After a rare non-mocking use of the plane-flying-over-a-map effect
(useful if, like me, you have only a vague notion of where to
find Armenia, nestled among Turkey, Georgia, Azerbaijan and Iran),
Anna finds herself in the country of her father and forefathers. A
friendly old man pops up from behind the plants in her hotel lobby
and offers to be her chauffeur. Another gives her a helicopter tour
of the countryside, pointing out that this is where God dropped all
the rocks He scooped out of France when He was making the world.
(Armenia, as the film also teaches, was the first officially Christian
nation, in AD 301, so visitors hear a lot of similar metaphors and
are invited to visit the many fine churches.)
Through meetings with an endless succession of patriots and viewing
endless images of Mount Ararat (a Turkish peak, but claimed hopefully
by Armenia), Anna starts to absorb the language, gets a haircut and
manicure in the local style and, wouldn’t you know, starts to feel
more Armenian by the minute. She’s helped along by her various guides
who keep asking, "C’mon, don’t you feel just a little Armenian? Here,
let me show you another church …"
The patriotism is stirring and the landscapes starkly beautiful, but
one can only hear heart-pounding speeches that begin "this is my home"

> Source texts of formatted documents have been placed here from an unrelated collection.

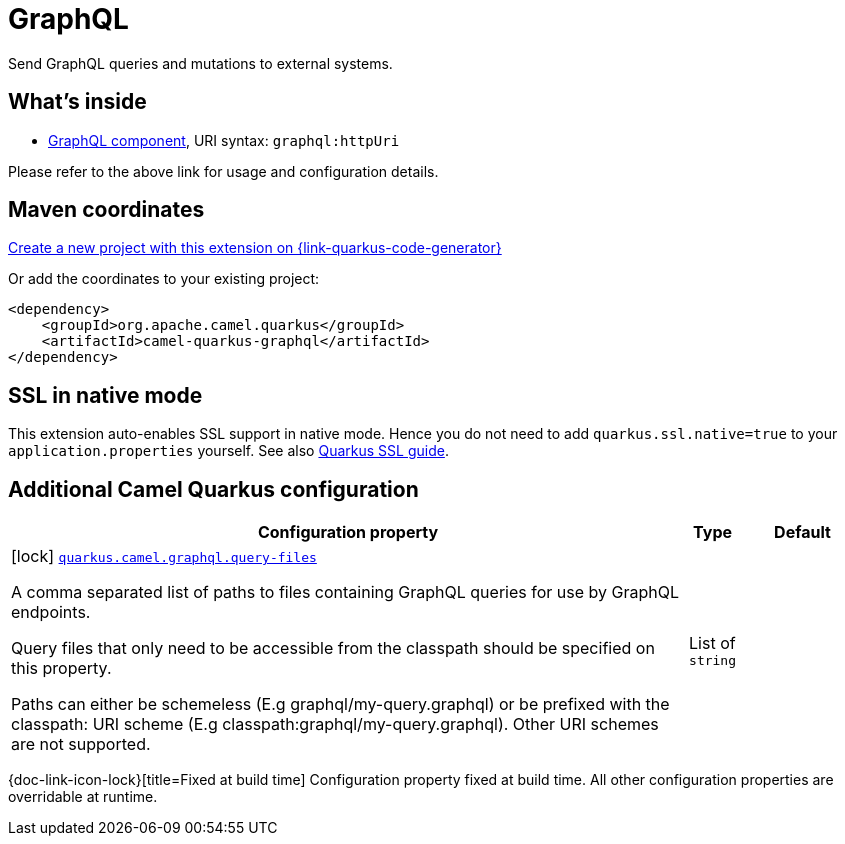 // Do not edit directly!
// This file was generated by camel-quarkus-maven-plugin:update-extension-doc-page
[id="extensions-graphql"]
= GraphQL
:page-aliases: extensions/graphql.adoc
:linkattrs:
:cq-artifact-id: camel-quarkus-graphql
:cq-native-supported: true
:cq-status: Stable
:cq-status-deprecation: Stable
:cq-description: Send GraphQL queries and mutations to external systems.
:cq-deprecated: false
:cq-jvm-since: 1.0.0
:cq-native-since: 1.0.0

ifeval::[{doc-show-badges} == true]
[.badges]
[.badge-key]##JVM since##[.badge-supported]##1.0.0## [.badge-key]##Native since##[.badge-supported]##1.0.0##
endif::[]

Send GraphQL queries and mutations to external systems.

[id="extensions-graphql-whats-inside"]
== What's inside

* xref:{cq-camel-components}::graphql-component.adoc[GraphQL component], URI syntax: `graphql:httpUri`

Please refer to the above link for usage and configuration details.

[id="extensions-graphql-maven-coordinates"]
== Maven coordinates

https://{link-quarkus-code-generator}/?extension-search=camel-quarkus-graphql[Create a new project with this extension on {link-quarkus-code-generator}, window="_blank"]

Or add the coordinates to your existing project:

[source,xml]
----
<dependency>
    <groupId>org.apache.camel.quarkus</groupId>
    <artifactId>camel-quarkus-graphql</artifactId>
</dependency>
----
ifeval::[{doc-show-user-guide-link} == true]
Check the xref:user-guide/index.adoc[User guide] for more information about writing Camel Quarkus applications.
endif::[]

[id="extensions-graphql-ssl-in-native-mode"]
== SSL in native mode

This extension auto-enables SSL support in native mode. Hence you do not need to add
`quarkus.ssl.native=true` to your `application.properties` yourself. See also
https://quarkus.io/guides/native-and-ssl[Quarkus SSL guide].

[id="extensions-graphql-additional-camel-quarkus-configuration"]
== Additional Camel Quarkus configuration

[width="100%",cols="80,5,15",options="header"]
|===
| Configuration property | Type | Default


|icon:lock[title=Fixed at build time] [[quarkus.camel.graphql.query-files]]`link:#quarkus.camel.graphql.query-files[quarkus.camel.graphql.query-files]`

A comma separated list of paths to files containing GraphQL queries for use by GraphQL endpoints.

Query files that only need to be accessible from the classpath should be specified on this property.

Paths can either be schemeless (E.g graphql/my-query.graphql) or be prefixed with the classpath: URI scheme (E.g
classpath:graphql/my-query.graphql). Other URI schemes are not supported.
| List of `string`
| 
|===

[.configuration-legend]
{doc-link-icon-lock}[title=Fixed at build time] Configuration property fixed at build time. All other configuration properties are overridable at runtime.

so many times before the repetition starts to dull. Anna meets and
helps an opportunistic hairdresser/ exotic dancer/smuggler out of a
tight spot (who knew a Marseilles heart doctor would also be such a
sharpshooter?) before narrowing her paternal search down to a remote
mountain village.
Your connection to this slightly over structured road movie may well
depend on how far back and in what direction your own roots travel.
As a rough guide, let’s assume Atom Egoyan should form the front of
the line at the Canada Square theatre tonight. We’ll leave it to you
to determine how far back you belong.